Pigai menegaskan program tersebut bukanlah corporal punishment (hukuman fisik), melainkan upaya pembentukan karakter dan mental.
"Apa yang dilakukan Pemprov Jawa Barat tersebut bukan merupakan corporal punishment (hukuman fisik), melainkan bagian dari pembentukan karakter, mental, dan tanggung jawab anak. Maka, tentu tidak menyalahi standar HAM," kata Pigai, dialam keterangannya, Senin 5 Mei.
Lalu, kata Pigai, hukuman fisik merupakan penggunaan kekerasan fisik yang menyebabkan rasa sakit atau ketidaknyamanan pada anak sebagai bentuk hukuman atau pendisiplinan.
"Jenis hukuman itu tidak baik untuk anak," tegasnya.
Pigai lantas menyebutkan bentuknya bisa macam-macam seperti memukul, menampar, atau menggunakan benda keras untuk memukul anak. Hal ini kontroversial karena dampaknya yang negatif pada kesehatan fisik dan mental anak.

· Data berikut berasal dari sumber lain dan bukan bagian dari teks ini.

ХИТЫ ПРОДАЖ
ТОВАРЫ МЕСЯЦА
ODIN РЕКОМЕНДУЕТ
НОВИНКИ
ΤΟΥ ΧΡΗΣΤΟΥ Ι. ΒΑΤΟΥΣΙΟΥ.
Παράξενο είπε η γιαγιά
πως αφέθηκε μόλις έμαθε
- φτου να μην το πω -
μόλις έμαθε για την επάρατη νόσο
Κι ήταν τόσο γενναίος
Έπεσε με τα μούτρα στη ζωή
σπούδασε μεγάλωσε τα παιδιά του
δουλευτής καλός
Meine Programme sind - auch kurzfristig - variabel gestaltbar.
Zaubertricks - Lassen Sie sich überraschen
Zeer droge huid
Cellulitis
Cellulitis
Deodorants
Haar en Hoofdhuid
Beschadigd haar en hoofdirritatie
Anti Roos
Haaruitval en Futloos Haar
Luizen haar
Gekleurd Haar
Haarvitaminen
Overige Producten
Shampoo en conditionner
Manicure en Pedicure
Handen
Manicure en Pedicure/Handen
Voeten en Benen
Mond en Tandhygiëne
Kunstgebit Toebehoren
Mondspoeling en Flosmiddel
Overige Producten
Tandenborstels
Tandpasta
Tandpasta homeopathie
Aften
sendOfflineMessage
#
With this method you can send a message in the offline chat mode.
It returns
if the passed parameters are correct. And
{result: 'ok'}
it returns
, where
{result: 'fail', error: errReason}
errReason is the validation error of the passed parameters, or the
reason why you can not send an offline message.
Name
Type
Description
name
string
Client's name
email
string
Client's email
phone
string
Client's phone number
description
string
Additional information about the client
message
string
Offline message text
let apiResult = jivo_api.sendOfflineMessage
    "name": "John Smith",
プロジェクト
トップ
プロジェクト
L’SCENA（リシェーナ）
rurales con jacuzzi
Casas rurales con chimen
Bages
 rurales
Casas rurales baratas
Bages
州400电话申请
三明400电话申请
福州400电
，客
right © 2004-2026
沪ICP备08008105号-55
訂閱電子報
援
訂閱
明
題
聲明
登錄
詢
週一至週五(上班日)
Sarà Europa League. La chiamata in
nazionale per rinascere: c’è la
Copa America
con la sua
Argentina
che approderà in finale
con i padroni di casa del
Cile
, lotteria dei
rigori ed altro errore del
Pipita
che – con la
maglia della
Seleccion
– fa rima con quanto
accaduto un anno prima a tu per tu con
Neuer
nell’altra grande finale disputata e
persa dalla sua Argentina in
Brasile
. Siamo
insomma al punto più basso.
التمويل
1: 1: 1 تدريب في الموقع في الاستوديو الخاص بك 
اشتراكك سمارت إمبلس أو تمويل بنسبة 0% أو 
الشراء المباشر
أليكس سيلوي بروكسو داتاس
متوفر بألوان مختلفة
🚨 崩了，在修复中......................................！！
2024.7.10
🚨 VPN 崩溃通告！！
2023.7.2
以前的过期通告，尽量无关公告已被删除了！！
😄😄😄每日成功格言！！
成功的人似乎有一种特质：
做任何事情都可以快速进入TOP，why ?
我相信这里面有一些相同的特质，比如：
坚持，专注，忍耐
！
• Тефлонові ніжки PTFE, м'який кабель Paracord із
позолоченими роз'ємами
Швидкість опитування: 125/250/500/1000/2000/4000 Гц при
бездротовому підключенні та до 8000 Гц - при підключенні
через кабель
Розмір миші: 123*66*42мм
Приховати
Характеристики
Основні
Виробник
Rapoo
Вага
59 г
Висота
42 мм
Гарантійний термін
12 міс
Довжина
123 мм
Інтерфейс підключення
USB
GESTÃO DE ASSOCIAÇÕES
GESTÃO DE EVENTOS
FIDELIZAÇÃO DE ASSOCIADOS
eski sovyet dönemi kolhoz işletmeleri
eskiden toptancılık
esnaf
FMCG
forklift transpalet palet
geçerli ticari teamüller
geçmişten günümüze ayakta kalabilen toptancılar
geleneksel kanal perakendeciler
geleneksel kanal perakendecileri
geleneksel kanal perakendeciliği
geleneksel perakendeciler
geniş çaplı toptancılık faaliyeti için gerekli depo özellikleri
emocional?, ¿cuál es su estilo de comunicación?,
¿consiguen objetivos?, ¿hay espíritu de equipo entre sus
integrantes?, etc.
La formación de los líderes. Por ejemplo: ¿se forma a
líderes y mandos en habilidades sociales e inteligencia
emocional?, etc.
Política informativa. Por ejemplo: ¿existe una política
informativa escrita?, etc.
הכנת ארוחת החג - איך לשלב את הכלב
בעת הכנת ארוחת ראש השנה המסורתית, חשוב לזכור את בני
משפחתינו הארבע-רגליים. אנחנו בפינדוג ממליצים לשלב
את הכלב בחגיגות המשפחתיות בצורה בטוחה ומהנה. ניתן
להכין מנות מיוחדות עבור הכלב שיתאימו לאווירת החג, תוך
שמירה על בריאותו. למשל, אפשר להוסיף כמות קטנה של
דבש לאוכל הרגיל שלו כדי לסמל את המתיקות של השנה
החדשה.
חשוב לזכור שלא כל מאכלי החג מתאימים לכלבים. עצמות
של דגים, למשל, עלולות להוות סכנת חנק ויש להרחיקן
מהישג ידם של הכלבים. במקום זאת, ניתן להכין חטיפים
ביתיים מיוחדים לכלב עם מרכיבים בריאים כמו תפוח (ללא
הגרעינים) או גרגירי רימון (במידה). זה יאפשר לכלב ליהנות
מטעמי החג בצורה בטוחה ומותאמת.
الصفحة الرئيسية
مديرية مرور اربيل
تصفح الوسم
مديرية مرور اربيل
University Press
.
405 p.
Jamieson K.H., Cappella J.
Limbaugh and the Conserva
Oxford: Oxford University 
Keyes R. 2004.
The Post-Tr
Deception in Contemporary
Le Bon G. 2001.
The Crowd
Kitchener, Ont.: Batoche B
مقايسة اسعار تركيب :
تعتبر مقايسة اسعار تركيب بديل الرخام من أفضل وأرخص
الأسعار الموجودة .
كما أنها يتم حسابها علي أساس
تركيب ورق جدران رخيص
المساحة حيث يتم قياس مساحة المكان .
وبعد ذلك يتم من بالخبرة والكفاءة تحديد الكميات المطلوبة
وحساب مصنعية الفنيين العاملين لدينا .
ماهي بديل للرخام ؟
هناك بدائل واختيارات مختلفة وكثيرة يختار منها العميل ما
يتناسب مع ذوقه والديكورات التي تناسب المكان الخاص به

Namun, Pigai menilai kebijakan Gubernur Jawa Barat yang sudah mulai dijalankan itu tidak termasuk ke dalam kategori hukuman fisik. Menurutnya, sepanjang pendidikan itu menyangkut pembinaan mental, karakter, dan nilai, hal tersebut sesuai dengan prinsip dan standar HAM.
Sebelumnya, Gubernur Jawa Barat Dedi Mulyadi menggulirkan rencana untuk "menyekolahkan" siswa bermasalah di provinsi tersebut agar dididik di barak militer mulai 2 Mei 2025.
Saat meninjau pelaksanaan program tersebut di Purwakarta, Sabtu (3/5), dia menyebut pembinaan karakter terhadap pelajar di Markas TNI Resimen Armed 1/Sthira Yudha/1 Kostrad Kabupaten Purwakarta berdampak positif pada peningkatan kedisiplinan pelajar.
"Program ini (pembinaan karakter pelajar di markas TNI) memberikan dampak positif pada peningkatan kedisiplinan pelajar," ucap Dedi.
Dikatakan pula oleh Dedi bahwa program kedisiplinan ini telah diikuti oleh pelajar dari berbagai kabupaten dan kota di Jawa Barat, sebagai bagian dari upaya menekan angka kenakalan remaja.
Ke depan, kata dia, program akan diperluas hingga ke jenjang SLTA, termasuk kalangan remaja yang telah teridentifikasi melakukan pelanggaran kedisiplinan.
Melalui program itu, menurut Dedi, pelajar akan mendapatkan sejumlah materi tambahan dari berbagai unsur sebagai bagian dari pembinaan menyeluruh dalam membentuk karakter yang kuat dan positif.